The guy brushed past Victor on the way to the stockroom. Had Victor been in a different frame of mind, he would have passed this off as idiocy. Behavior to be judged but not punished. Instead he took it personally. Victor wasn't a threat to the store. He wasn't a threat to anyone. Just look at him. Were those pajama pants? Why yes, yes they were. He circled around the display cases, letting himself get a static shock when he touched their edges. This place that had been a source of such comfort for so many months was turning on him, making him feel as good as invisible. On a shelf in front of him were a series of Italian nesting cups and a jump drive that had a digital display of the Dow Jones.

Victor was afraid of breaking the cups.

He had never shoplifted before, having either not considered it or considered it the purview of teenagers and celebrities. Yet he knew what to do as if he had done it a thousand times before. Prepare a response if caught. Pretend the object is something you have lost. You think, “Oh,
there
that is,” and put it in your pocket where it belongs. You are not taking it, so much as taking it back. It was always yours. Then you walk out the same way you walked in.

By the time Victor got back to campus, the plug portion of the jump drive had imbedded in his palm. Victor dropped it in his desk drawer.

The only time he confronted it again was when Caroline insisted on bringing him soup after he came down with the flu. She lived for this kind of Florence Nightingale crap. She never struck Victor as particularly nurturing but she wanted credit for the act. She sat at the edge of his mattress, struggling to cross her legs, resting the back of her hand on his forehead as if trying to convince them both they were in another century. When she tried to take his temperature in a more technologically advanced fashion, Victor feverishly gestured at his desk, thinking a thermometer might be lurking in there. Caroline crammed the jump drive into his mouth.

He clamped down, but things were going to get suspicious when it didn't produce a reading.

She twisted it around. “This is a weird-looking thermometer.”

“It's not.” He coughed. “It's not a thermometer.”

“Huh?” She leaned on the open drawer. “Oh my gosh, what
is
all this stuff?”

She picked through his stash, which had become just varied enough to be suspicious. There was a church key, some magnetic
“chip clips,” a nose-hair trimmer, gel insoles, a portable can opener, a collapsible tire pump, a chrome tape dispenser, a neoprene eyeglass case, and a set of Chinese reflexology balls.

He knew the shame of the drawer, the possibility of repercussions, should hit him hard, but the fever gave him a woozy layer of remove so that even when she made eye contact with a couple of price tags, he remained calm. Nothing to see here, folks!
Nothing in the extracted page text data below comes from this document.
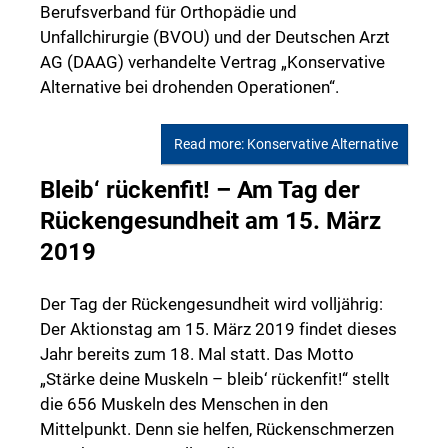
Berufsverband für Orthopädie und
Unfallchirurgie (BVOU) und der Deutschen Arzt
AG (DAAG) verhandelte Vertrag „Konservative
Alternative bei drohenden Operationen“.
Read more: Konservative Alternative
Bleib‘ rückenfit! – Am Tag der
Rückengesundheit am 15. März
2019
Der Tag der Rückengesundheit wird volljährig:
Der Aktionstag am 15. März 2019 findet dieses
Jahr bereits zum 18. Mal statt. Das Motto
„Stärke deine Muskeln – bleib‘ rückenfit!“ stellt
die 656 Muskeln des Menschen in den
Mittelpunkt. Denn sie helfen, Rückenschmerzen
Just a man and his portable can opener.

“You boys and your toys.” She pushed the drawer closed.

Eventually Caroline left and Victor stopped sweating, cooling down in his sleep. He had the kind of epic dreams made possible only by total exhaustion. He woke up starving—for food and for community. In the dining hall, next to the fro-yo machine, he apologized to Kezia and she to him.
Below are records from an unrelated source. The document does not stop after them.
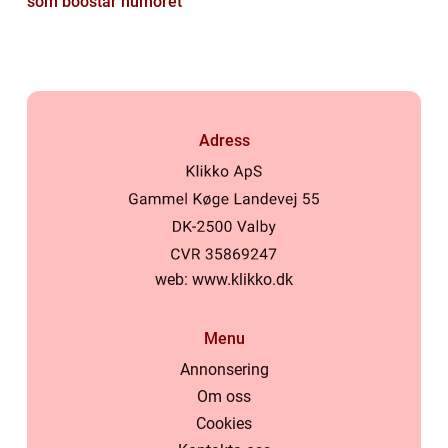
som boostar humöret
Adress
web:
www.klikko.dk
Menu
Annonsering
Om oss
Cookies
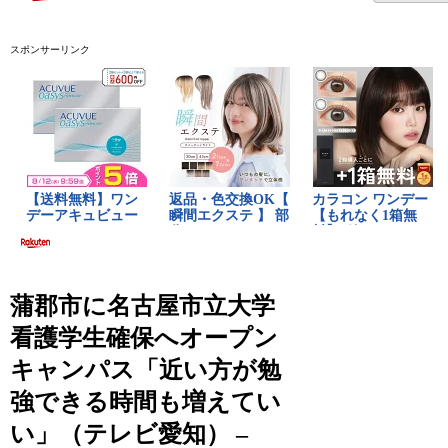
スポンサーリンク
蒲郡市に名古屋市立大学
看護学生確保へオープン
キャンパス「近い方が勉
強できる時間も増えてい
い」（テレビ愛知） –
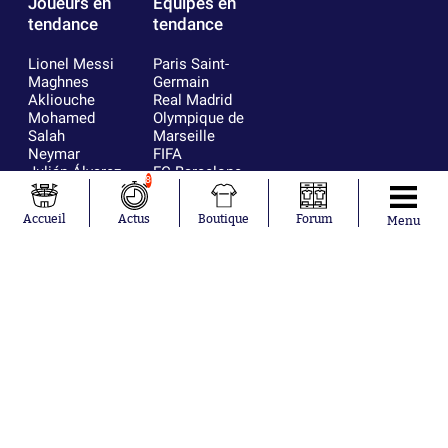
Joueurs en
Équipes en
tendance
tendance
Lionel Messi
Paris Saint-
Maghnes
Germain
Akliouche
Real Madrid
Mohamed
Olympique de
Salah
Marseille
Neymar
FIFA
Julián Álvarez
FC Barcelone
8
Ferrán Torres
Argentine
Kilian Corredor
Olympique
Accueil
Actus
Boutique
Forum
Menu
Franco
lyonnais
Mastantuono
AS Monaco
Orel Mangala
RC Strasbourg
Rio Mavuba
Trabzonspor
“So we're okay?” she asked.

He said that yes, they were. He tried to mean it. It seemed to everyone that he would come around, fall in line, meld back into the larger whole just as Olivia had done the year prior. That he could teach himself to be less hurt, to be less publicly aggrieved, to not rock the boat before it set sail into the real world, leaving the more unsavory events of college in its wake. He would try.